À Bakou, le ministre burkinabè de l’Économie, Aboubakar Nacanabo, a signé un nouvel accord de financement avec la Société internationale islamique de financement du commerce (ITFC). Ce partenariat vise à soutenir l’approvisionnement en carburant, céréales, engrais et à appuyer les PME. Cette injection de liquidités est cruciale pour le marché national, mais elle contredit le discours officiel d’autosuffisance.

Cet événement, peu relayé dans les médias locaux, est pourtant déterminant pour la vie quotidienne des Burkinabè. En sécurisant ces ressources, le gouvernement assure la stabilité des stocks d’engrais pour les campagnes agricoles et celle des prix des carburants. Sans ces fonds, l’économie nationale serait gravement fragilisée.

Or, depuis plusieurs mois, les autorités répètent que le Burkina Faso se développe « sur fonds propres », avec le slogan récurrent « y’a pas crédit dedans ». Cette rhétorique de l’indépendance financière séduit une partie de l’opinion, mais elle est contredite par la signature de tels accords. Comment un État qui prône l’autonomie économique peut-il solliciter des financements aussi importants à l’étranger ?

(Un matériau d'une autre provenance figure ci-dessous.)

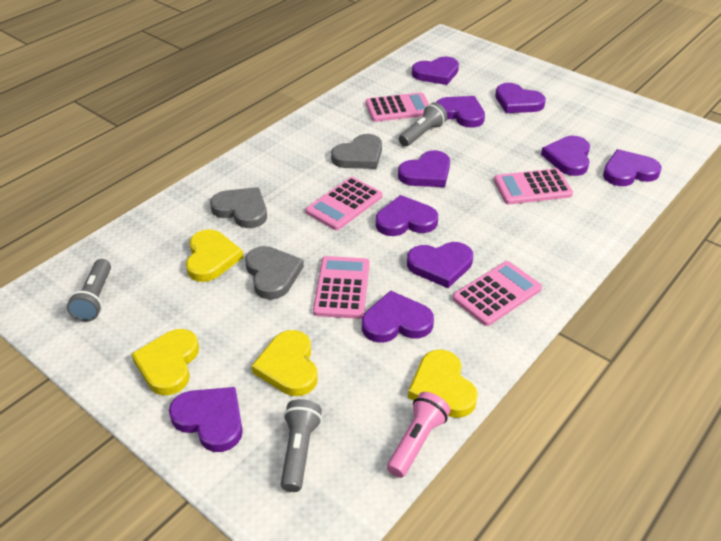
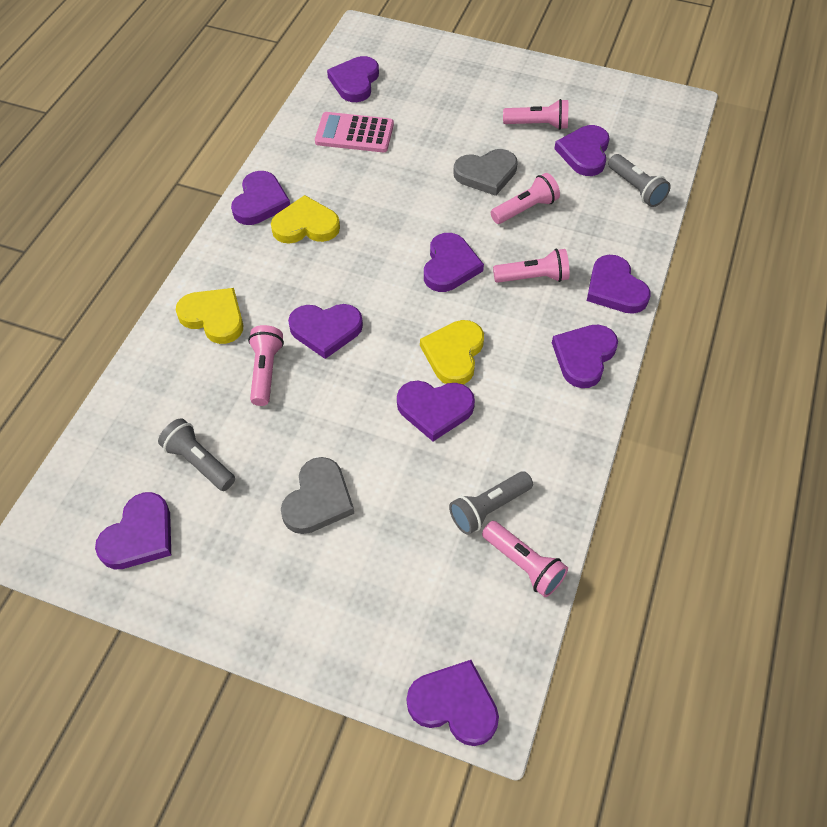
grey heart: [210,187,267,228] [245,246,304,299] [331,134,382,169] = 3 -> [281,457,354,534] [453,149,518,196] = 2
pink calculator: [306,177,382,230] [313,256,370,319] [366,92,429,122] [453,261,542,326] [494,168,573,204] = 5 -> [315,112,394,152] = 1
pink flashlight: [387,392,450,478] = 1 -> [248,325,284,406] [482,521,568,597] [491,173,560,224] [493,249,569,283] [503,99,568,130] = 5
yellow heart: [131,329,199,395] [186,229,244,282] [252,330,318,396] [408,349,478,418] = 4 -> [176,288,244,344] [271,195,340,244] [420,320,484,384] = 3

L’idée d’un « zéro dette » est attrayante, mais elle masque une réalité plus complexe. En occultant cette dépendance, les dirigeants ne préparent pas la population à un éventuel réveil brutal : demain, le Burkina pourrait se retrouver tout aussi endetté qu’auparavant, avec en prime des slogans vides de sens.

Les lois de l’économie ne se laissent pas contourner par la politique. Vouloir financer le développement par l’effort national est louable, mais aujourd’hui, le quotidien des Burkinabè repose encore largement sur ces accords internationaux.